We have carefully considered all the evidence and argument presented to the court, and decide that this case should be transferred to the Northern District of Illinois. In doing so, we found that the following factors weighed heavily in favor of transferring venue.
Although plaintiff is headquartered in Pennsylvania, it has an office in West Chicago, Illinois. This is where all actions giving rise to the claims took place. Defendant is, and has been for the relevant time period, a resident of Illinois. Trying this case in Illinois would cause minimum, if any, inconvenience to plaintiff, while keeping the case in this district would cause a great inconvenience to defendant.
Most of the witnesses are also located in Chicago. Plaintiff contends that the head of its Human Resources department, the head of its Benefits department and its vice-president, are in Pennsylvania. On the other hand, defendant, the main witness in this contract dispute, is in Chicago. Defendant's supervisor (who allegedly had substantial involvement in procuring defendant's signature on the agreement) is in Chicago. The five employees whom defendant allegedly solicited are in Chicago, as is plaintiff's competitor. In fact, because the agreement was signed in Chicago and any breach occurred in Chicago, the bulk of the witnesses are in Chicago. This factor weighs heavily in favor of transferring venue to the Northern District of Illinois.
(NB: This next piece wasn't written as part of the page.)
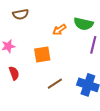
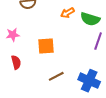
orange arrow: (59, 30) -> (67, 13), moved

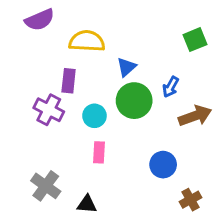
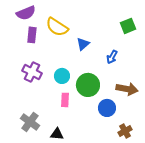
yellow semicircle: (87, 41) -> (57, 27), turned -150
purple rectangle: (69, 81) -> (32, 35), moved
green circle: (134, 101) -> (88, 85), moved
brown arrow: (195, 116) -> (127, 89), moved, turned 30

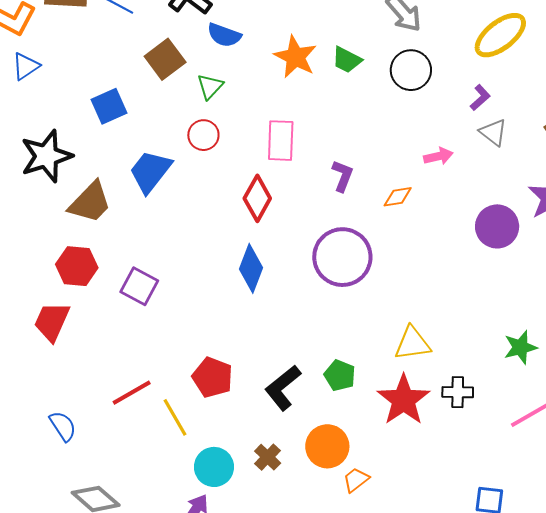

In looking at whether the interest of justice requires a transfer, we look at the parties' relative physical and financial condition. This too weighs heavily in favor of transferring the case. Plaintiff has indicated that it is one of the largest roofing contractors in North America, with over 50 offices in the United States and Canada. Plaintiff has not indicated that it would be financially inconvenienced by trying this case in the Northern District of Illinois, where it maintains an office and where all relevant facts occurred. Defendant on the other hand, has filed a sworn affidavit stating that he has filed for bankruptcy in the past due to financial difficulties, and that the attorneys' fees and travel involved in litigating this case in Pennsylvania would be "financially devastating." It would clearly be against the interest of justice to force defendant to choose between defending this suit and financial ruin. Therefore, this factor weighs in favor of transferring the case.
Because all relevant acts occurred in Chicago, it is clear that the trial would be easier, more expeditious and inexpensive if it were tried in that federal district. There is no indication that relevant documents could not be produced in that forum. As to the local interest in deciding legal controversies at home, this factor also weighs in favor of a transfer.
An analysis of these factors reveals that this case should be transferred to the Northern District of Illinois. We note that in light of the forum selection clause and the fact that this is plaintiff's forum of choice, we do not take this decision lightly. However, we find that the interest of justice, the convenience of the parties and witnesses, and the fact that every key factual event occurred in Chicago, compel us to transfer this case to the Northern District of Illinois.
IV. CONCLUSION
Defendant's motion to transfer venue is granted. The appropriate order follows.